• [SUPPLIED PASSAGE]:
In the given reaction, 
           $\begin{array}{c}2{\mathrm{Cu}}^{+}\left(\mathrm{aq}\right)\rightleftharpoons {\mathrm{Cu}}^{2+}\left(\mathrm{aq}\right)+\mathrm{Cu}\left(\mathrm{s}\right)\\ {\mathrm{E}}_{{\mathrm{Cu}}^{+}/\mathrm{Cu}}^{\circ }=0.6\mathrm{V}\text{ and }{\mathrm{E}}_{{\mathrm{Cu}}^{2+}/\mathrm{Cu}}^{\circ }=0.41\mathrm{V}\end{array}$
Find out the equilibrium constant.

• [DATA FOR ANALYSIS]:

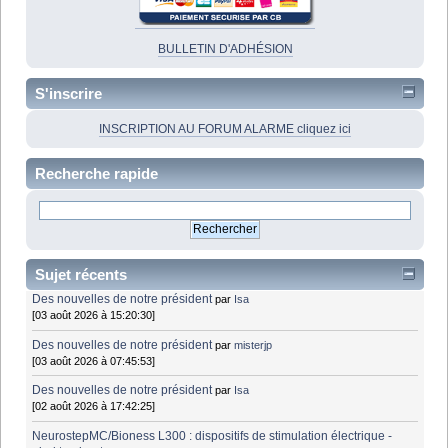
BULLETIN D'ADHÉSION
S'inscrire
INSCRIPTION AU FORUM ALARME cliquez ici
Recherche rapide
Sujet récents
Des nouvelles de notre président
par
Isa
[03 août 2026 à 15:20:30]
Des nouvelles de notre président
par
misterjp
[03 août 2026 à 07:45:53]
Des nouvelles de notre président
par
Isa
[02 août 2026 à 17:42:25]
NeurostepMC/Bioness L300 : dispositifs de stimulation électrique -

• [REQUIRED ACTIONS]:
(1) List every chemical species that appears in the reaction equation of the copper equilibrium problem, along with the physical state given for each.
(2) Transcribe the copper equilibrium problem from "In the given" to "the equilibrium constant.".

• [ANSWERS TO EACH TASK]:
(1)
Cu⁺ (aq)
Cu²⁺ (aq)
Cu (s)

(2)
In the given reaction, 
           $\begin{array}{c}2{\mathrm{Cu}}^{+}\left(\mathrm{aq}\right)\rightleftharpoons {\mathrm{Cu}}^{2+}\left(\mathrm{aq}\right)+\mathrm{Cu}\left(\mathrm{s}\right)\\ {\mathrm{E}}_{{\mathrm{Cu}}^{+}/\mathrm{Cu}}^{\circ }=0.6\mathrm{V}\text{ and }{\mathrm{E}}_{{\mathrm{Cu}}^{2+}/\mathrm{Cu}}^{\circ }=0.41\mathrm{V}\end{array}$
Find out the equilibrium constant.